[Recorded information — start]

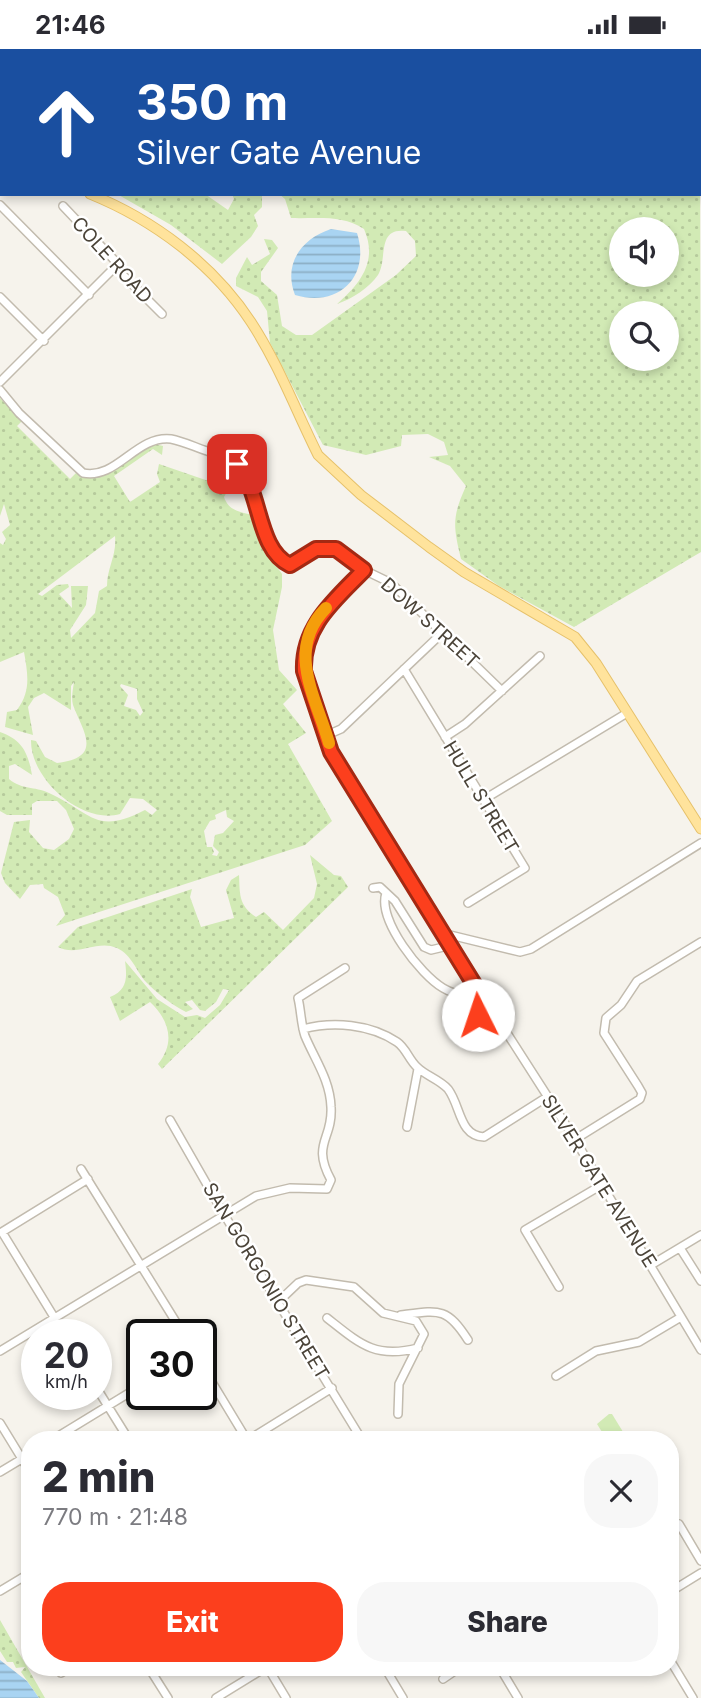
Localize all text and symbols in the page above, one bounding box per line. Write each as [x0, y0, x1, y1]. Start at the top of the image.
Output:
text: 21:46 [35, 9, 106, 40]
text: 350 m [136, 73, 288, 132]
icon: ahead [21, 77, 112, 168]
text: Silver Gate Avenue [136, 133, 421, 172]
street label: COLE ROAD [67, 212, 157, 308]
map controls [609, 217, 679, 371]
button: sound [609, 217, 679, 287]
button: search [609, 301, 679, 371]
pin [207, 434, 267, 494]
icon: arrive [218, 445, 256, 483]
street label: DOW STREET [376, 573, 484, 673]
street label: HULL STREET [438, 737, 524, 857]
position arrow [441, 978, 515, 1052]
street label: SILVER GATE AVENUE [536, 1090, 662, 1272]
street label: SAN GORGONIO STREET [198, 1178, 334, 1384]
speed limit sign: 30 [126, 1319, 217, 1410]
text: 20 [44, 1334, 89, 1376]
text: km/h [45, 1371, 88, 1392]
text: 2 min [42, 1451, 156, 1502]
button: close [584, 1454, 658, 1528]
text: 770 m · 21:48 [42, 1503, 188, 1531]
button: Exit [42, 1582, 343, 1662]
button: Share [357, 1582, 658, 1662]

[Recorded information — finish]

→ **Problem to solve**
Reproduce the data above line for line, excluding every picture.

→ **Result**
Localize all text and symbols in the page above, one bounding box per line. Write each as [x0, y0, x1, y1]. Start at the top of the image.
Output:
text: 21:46 [35, 9, 106, 40]
text: 350 m [136, 73, 288, 132]
icon: ahead [21, 77, 112, 168]
text: Silver Gate Avenue [136, 133, 421, 172]
street label: COLE ROAD [67, 212, 157, 308]
map controls [609, 217, 679, 371]
button: sound [609, 217, 679, 287]
button: search [609, 301, 679, 371]
pin [207, 434, 267, 494]
icon: arrive [218, 445, 256, 483]
street label: DOW STREET [376, 573, 484, 673]
street label: HULL STREET [438, 737, 524, 857]
position arrow [441, 978, 515, 1052]
street label: SILVER GATE AVENUE [536, 1090, 662, 1272]
street label: SAN GORGONIO STREET [198, 1178, 334, 1384]
speed limit sign: 30 [126, 1319, 217, 1410]
text: 20 [44, 1334, 89, 1376]
text: km/h [45, 1371, 88, 1392]
text: 2 min [42, 1451, 156, 1502]
button: close [584, 1454, 658, 1528]
text: 770 m · 21:48 [42, 1503, 188, 1531]
button: Exit [42, 1582, 343, 1662]
button: Share [357, 1582, 658, 1662]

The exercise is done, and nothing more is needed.